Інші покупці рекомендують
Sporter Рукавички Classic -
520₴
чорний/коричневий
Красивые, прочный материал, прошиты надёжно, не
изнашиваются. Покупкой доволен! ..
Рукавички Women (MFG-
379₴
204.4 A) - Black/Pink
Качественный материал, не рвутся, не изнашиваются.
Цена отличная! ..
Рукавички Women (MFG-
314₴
━━━━━━━━━━━━━━━━━━━━
*Task objective*: For this exercise, all the data must be repeated exactly.

*Solved problem*:
Інші покупці рекомендують
Sporter Рукавички Classic -
520₴
чорний/коричневий
Красивые, прочный материал, прошиты надёжно, не
изнашиваются. Покупкой доволен! ..
Рукавички Women (MFG-
379₴
204.4 A) - Black/Pink
Качественный материал, не рвутся, не изнашиваются.
Цена отличная! ..
Рукавички Women (MFG-
314₴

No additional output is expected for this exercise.